Implementing ISO 27001 brings a host of information security advantages that benefit companies from the outset.

Companies that have invested time in achieving ISO 27001 certification will be recognized by their customers as organizations that take information security seriously. Companies that are focused on the needs of their customers should want to address the general feeling of insecurity in their users’ minds.

Moreover, as part of the increasingly rigorous due-diligence processes that many companies are now undertaking, ISO 27001 is becoming mandatory. Therefore, organizations will benefit from taking the initiative early to avoid missing out commercially.

In the case of cyber-defense, prevention is always better than cure. Attacks mean disruption, which almost always proves costly for an organization, in regard to both reputation and finances. Therefore, we might view ISO 27001 as a form of cyber-insurance, where the correct steps are taken preemptively to save organizations money in the long term.

There’s also the matter of education. Often, an organization’s weakest point, and thus the point most often targeted, is the user. Compromised user credentials can lead to data breaches and compromised services. If users were more aware of the nature of the threats they face, the likelihood of their credentials being compromised would decrease significantly. ISO 27001 offers clear and cogent steps to educate users on the risks they face.

Ultimately, whatever causes a business to choose implementation of ISO 27001, the key to getting the most out of it is ingraining its processes and procedures in their everyday activity.

Overcoming the challenge of ISO 27001 certification

A lot of companies have already implemented many controls from ISO 27001, including access control, backup procedures and training. It might seem at first glance that, as a result, they’ve already achieved a higher standard of cybersecurity across their organization.
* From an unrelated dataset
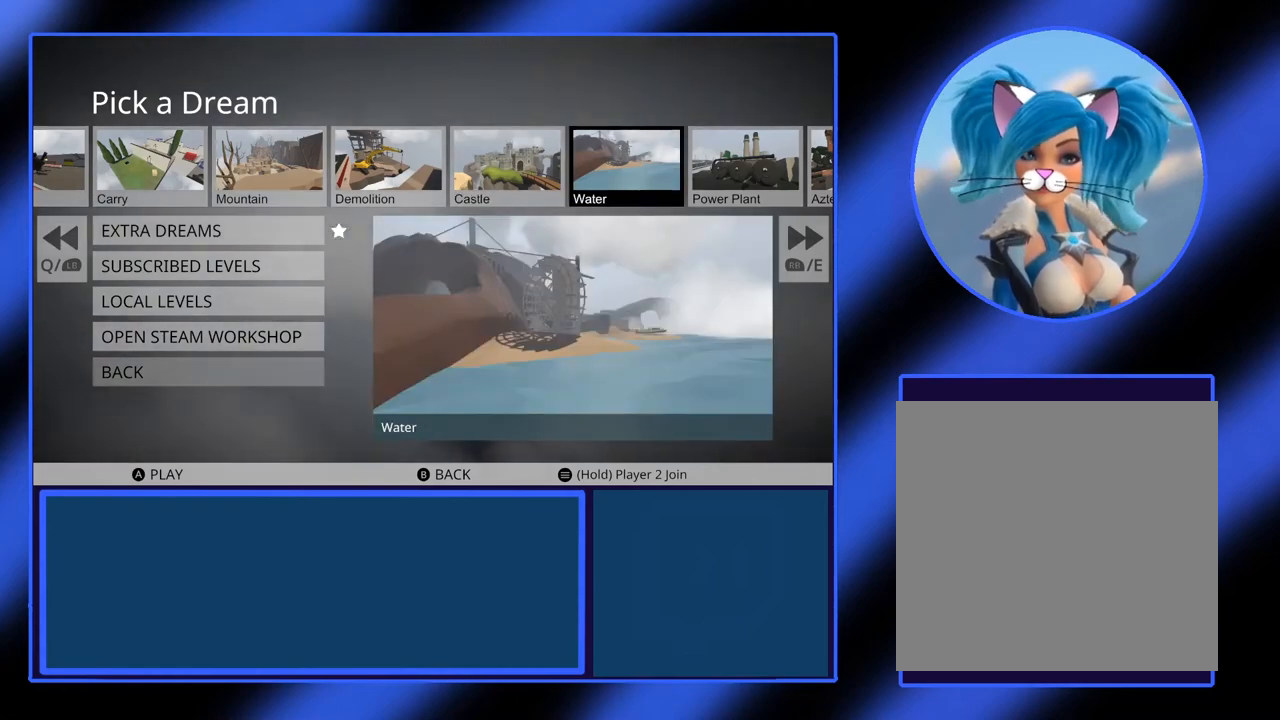
{"buttons": [], "left_stick": "center", "events": []}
However, what they continue to lack is a comprehensive management system to actually manage the organization’s information security, ensuring that it is aligned with business objectives, tied into a continuous improvement cycle, and part of business-as-usual activities.
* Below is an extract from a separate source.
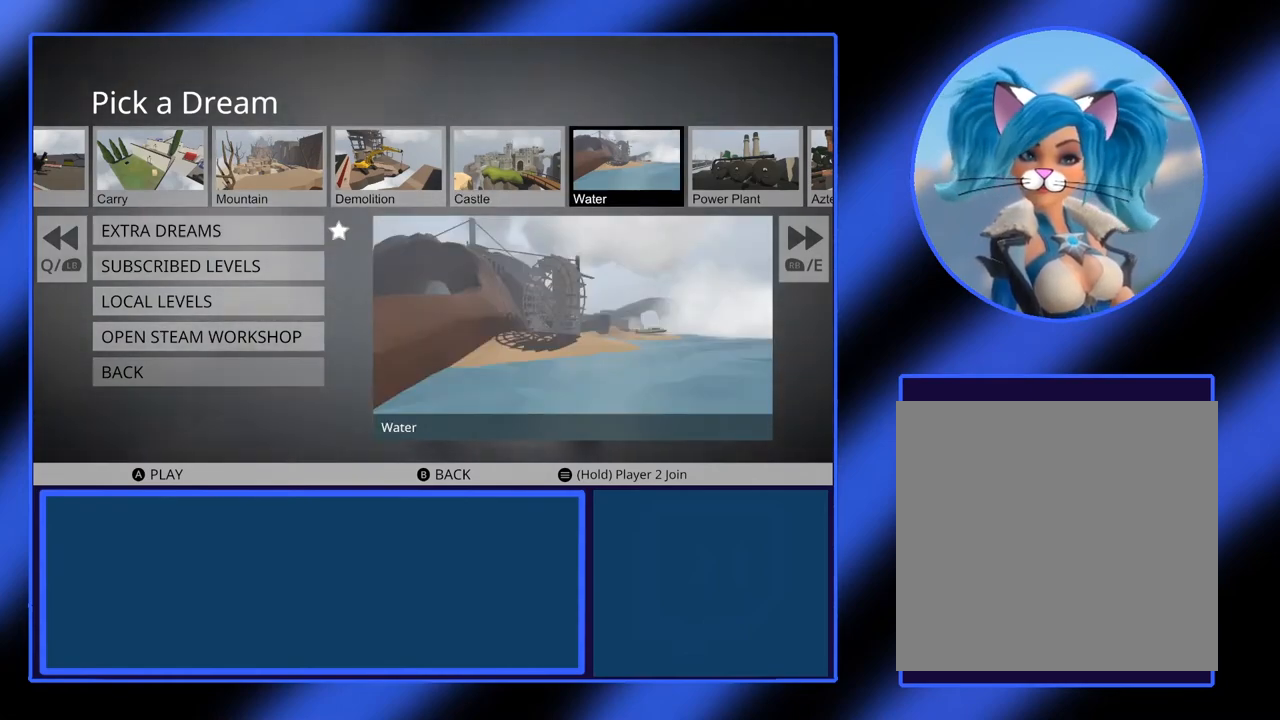
{"buttons": [], "left_stick": "center", "events": [[117, "left_stick", "right"], [267, "left_stick", "center"]]}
While the benefits of ISO 27001 may be obvious to many in the tech industry, overcoming obstacles to certification is far from straightforward. Here are some steps to take to tackle two of the biggest issues that drag on organizations seeking ISO 27001 certification:

• Resources — time, money, and manpower: Businesses will be asking themselves: How can we find the extra budget and dedicate the finite time of our employees to a project that could last six to nine months? The key here is to place trust in the industry experts within your business. They are the people who will be implementing the standard day-by-day, and they should be placed at the wheel.

• Lack of in-house knowledge: How can businesses that have no prior experience implementing the standard get it right? In this case, we advise bringing in third-party expertise. External specialists have done this all before: They have already made the mistakes and learned from them, meaning they can come into your organization directly focused on implementing what works. In the long run, getting it right from the outset is a more cost-effective strategy because it will achieve certification in a shorter time.

Next steps toward a successful future

While making this all a reality for your business can seem daunting, with the right plan in place, businesses can rapidly benefit from all that ISO 27001 certification has to offer.

It’s also important to recognize that this October was not the cutoff point for businesses to achieve certification for the new version of the standard. Businesses will have a few months before certification bodies will be ready to offer certification, and there will likely then be a two-year transition period after the new standard’s publication before ISO 27001:2013 is fully retired.

Ultimately, it’s vital to remember that while implementation comes with challenges, ISO 27001 compliance is invaluable for businesses that want to build their reputations as trusted and secure partners in today’s hyper-connected world.

Nicky Whiting is director of consultancy at Defense.com.